Just something that has been bothering me for a while, and quite honestly I don’t know how much I will be able to do about it … but I’m going to at least try.

I’m not going to go into all the details or studies about how “bad” aromatic wood is for rats. By aromatic wood, I’m writing about pine and cedar. It’s not so great for other small animals either, but for rats it’s especially bad!

The oils that create the scent will eventually cause scarring in the lungs of rats and dramatically reduce their life expectancy and their quality of life.

There are plenty of other commercially available nesting materials that are much more safe for rats. You can even use clean rags, or clean pieces of fleece, or even old clean clothes if you wish … and if you are of the environmentally friendly persuasion, you can re-use these materials by simply throwing them in the laundry and using a “scent-free” detergent (no fabric softener, preferably … again due to scent).

So, if you happen to come across a pet store that is using pine shavings or cedar shavings for their rats, let them know that it’s not healthy for the little guys and girls. Perhaps make suggestions to use some of whatever non-aromatic wood nesting materials they already stock.

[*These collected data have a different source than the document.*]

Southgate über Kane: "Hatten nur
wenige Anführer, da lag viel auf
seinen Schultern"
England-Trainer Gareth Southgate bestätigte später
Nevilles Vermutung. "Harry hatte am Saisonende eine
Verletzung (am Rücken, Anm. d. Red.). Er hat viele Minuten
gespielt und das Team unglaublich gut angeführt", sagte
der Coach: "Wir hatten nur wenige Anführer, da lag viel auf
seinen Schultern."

Depending on your zeal you may need to buy the correct litter for the store’s rats yourself to drive the point home to the owner/manager of the store! If they still don’t get the idea, you could offer to rescue them all, since they they are not adopting out these rats in my not-so-humble opinion, they are selling chattel!

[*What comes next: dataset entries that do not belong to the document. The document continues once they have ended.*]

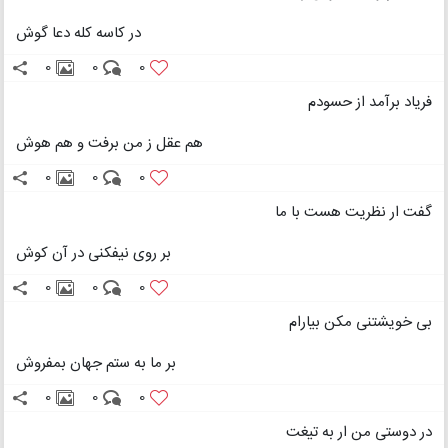
در کاسه کله دعا گوش
0
0
0
فریاد برآمد از حسودم
هم عقل ز من برفت و هم هوش
0
0
0
گفت ار نظریت هست با ما
بر روی نیفکنی در آن کوش
0
0
0
بی خویشتنی مکن بیارام
بر ما به ستم جهان بمفروش
0
0
0
در دوستی من ار به تیغت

I don’t name names in my rants … but this issue might change that …

Provided for reference purposes:

Both cedar and pine shavings contain phenols, the oils in the wood that give them their fresh and woodsy smell. Phenols are poisonous, caustic, acidic compounds present in soft woods, and are routinely diluted for use in disinfectants (such as Pine-Sol and Lysol) and cover the smell of animal urine. Because phenols are caustic, they constantly irritate the nasal passages, throat and lungs which gives an easy opening to bacteria. Phenols affect the kidneys and liver, the organs responsible for filtering blood and urine and eliminating toxins from them. Long-term exposure to phenols can cause liver damage and make the animal very sensitive to anesthetics. Exposure to phenols can also depress the immune system, thus causing lowered resistance to diseases such as respiratory infection. Pine and cedar shavings are toxic to small animals and should not ever be used.